TASKS AND EXERCISES
1. From the passage on porous metal implants, list each metal whose Young's modulus change over corrosion time is reported, with its range in MPa.
2. Extend the passage on porous metal implants, starting after its final sentence.

Atomized powder was manufactured to porous implants of repetitive diamond unit cells, using a ProX DMP 320 (Layerwise, Belgium) or a custom-modified ReaLizer SLM50 metal printer. Degradation behaviour was characterized under static and dynamic conditions in a custom-built bioreactor system (37ºC, 5% CO2 and 20% O2) for up of 28 days. Implants were characterized by micro-CT before and after in vivo-like degradation. Mechanical characterization (according to ISO 13314: 2011) was performed on an Instron machine (10kN load cell) at different immersion times in simulated body fluid (r-SBF). Morphology and composition of degradation products were analysed (SEM, JSM-IT100, JEOL). Topographically identical titanium (Ti-6Al-4V, Ti64) specimen served as reference.

Micro-CT analyses confirmed average strut sizes (420 ± 4 μm), and porosity (64%), to be close to design values. After 28 days of in vivo-like degradation, scaffolds were macroscopically covered by degradation products in an alloy-specific manner. Weight loss after cleaning also varied alloy-specifically, as did the change in pH value of the r-SBF. Corrosion time-dependent changes in Young's moduli from 1200 to 800 MPa for Mg, 1000 to 700 MPa for Zn and 48-8 MPa for iron were statistically significant.

RECORDED DATA
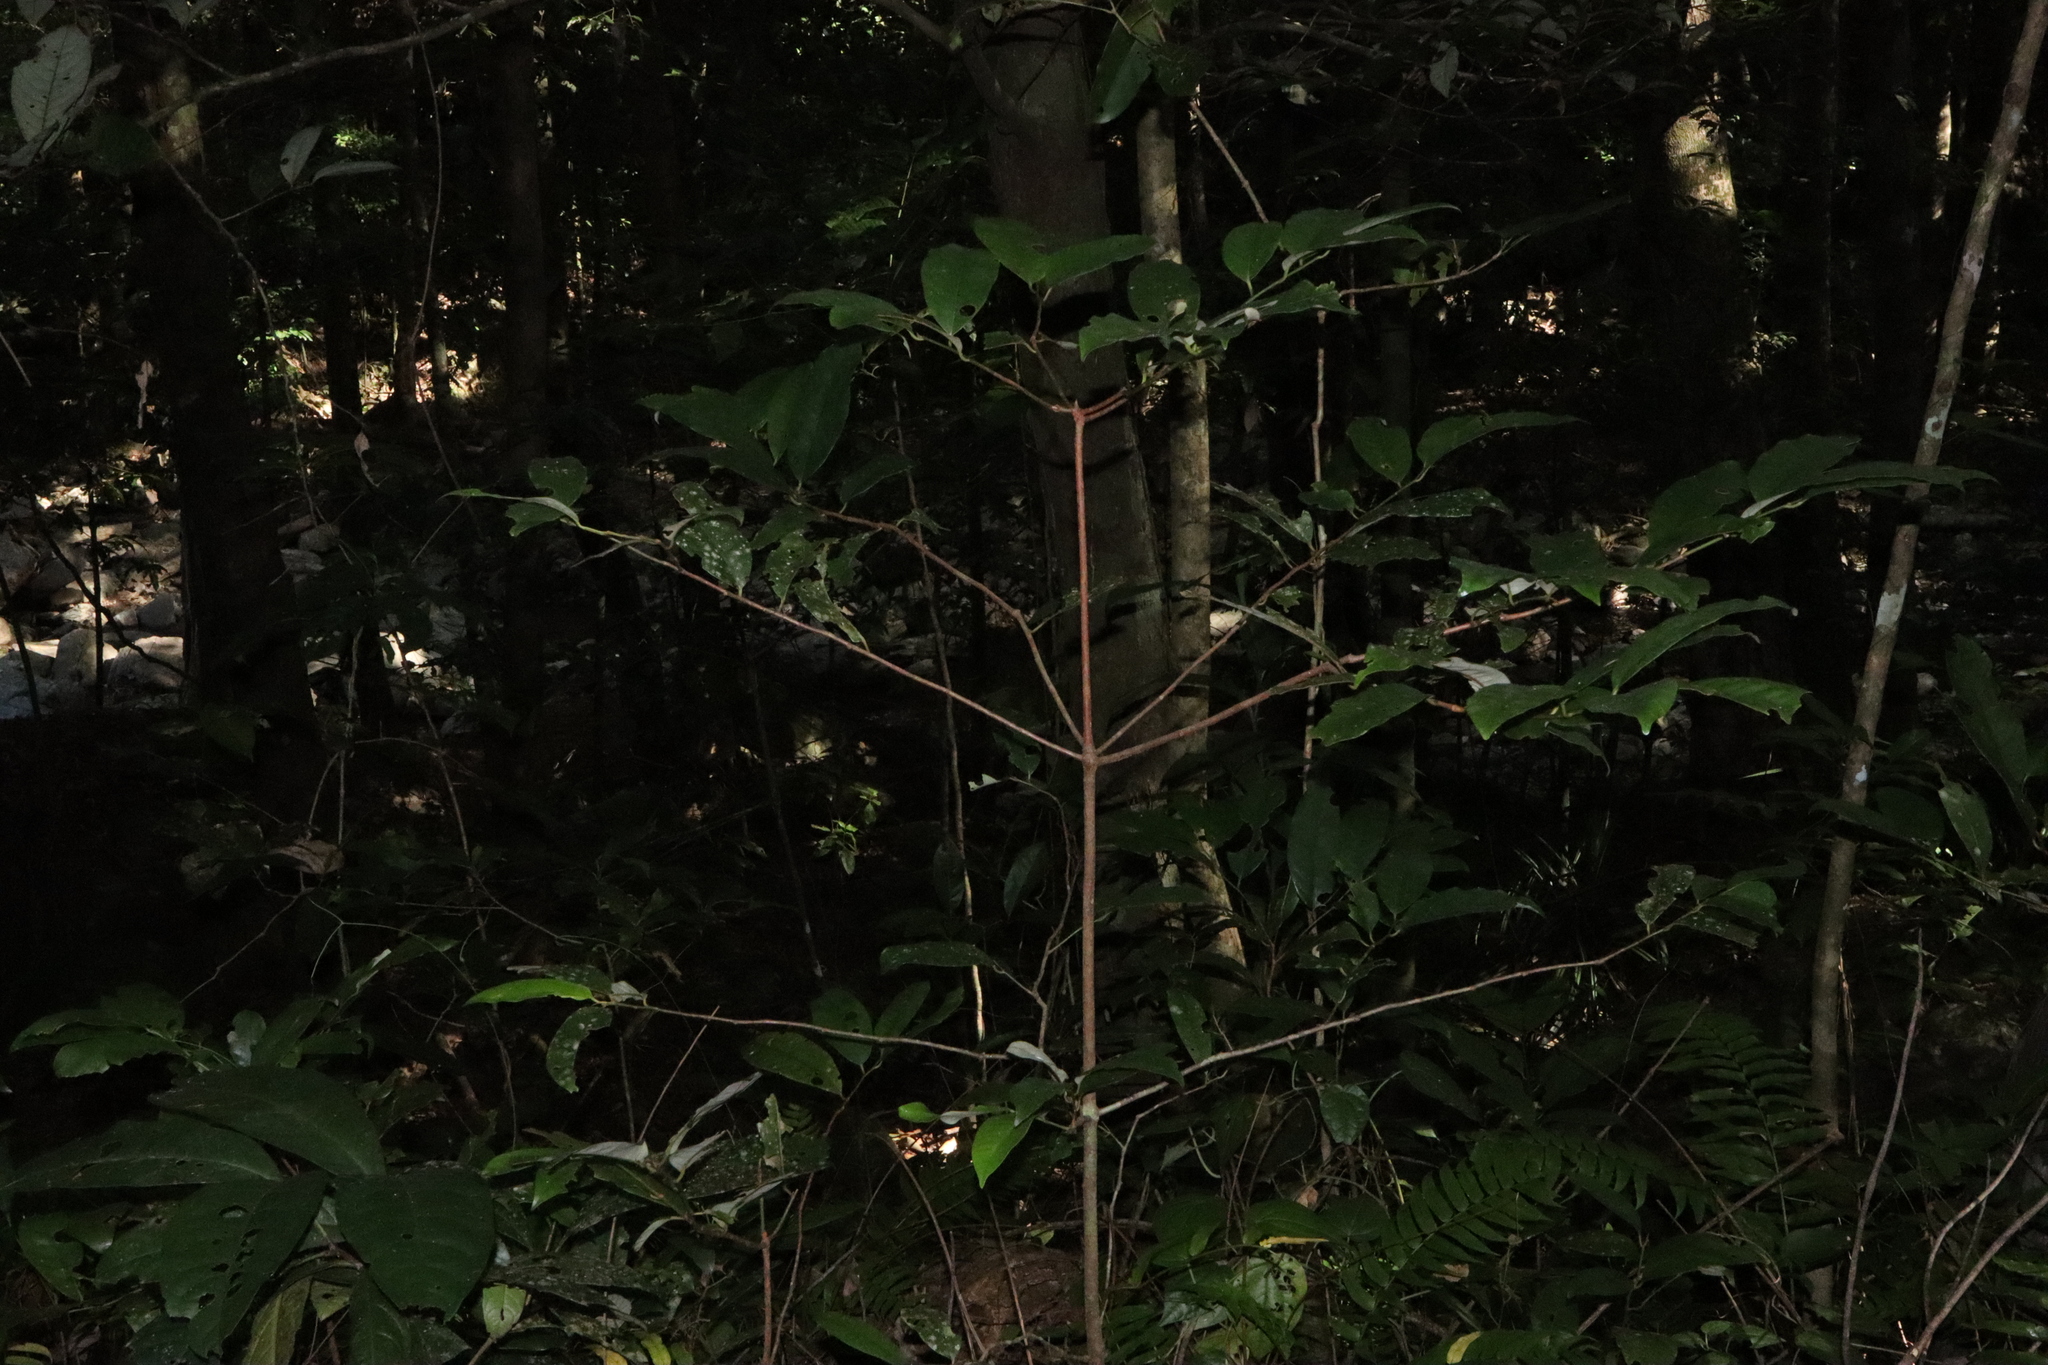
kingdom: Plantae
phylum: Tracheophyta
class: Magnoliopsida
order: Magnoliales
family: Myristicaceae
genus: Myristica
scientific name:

ANSWERS TO THIS EXERCISE
1.
- Mg: 1200 to 800 MPa
- Zn: 1000 to 700 MPa
- iron: 48-8 MPa

2.
In summary, DMP allows to accurately control interconnectivity and topology of implants from all three families and micro-structured design holds potential to optimize their degradation speed. This first systematic report sheds light into how design influences degradation behaviour under in vivo-like conditions to help developing new standards for future medical device evaluation.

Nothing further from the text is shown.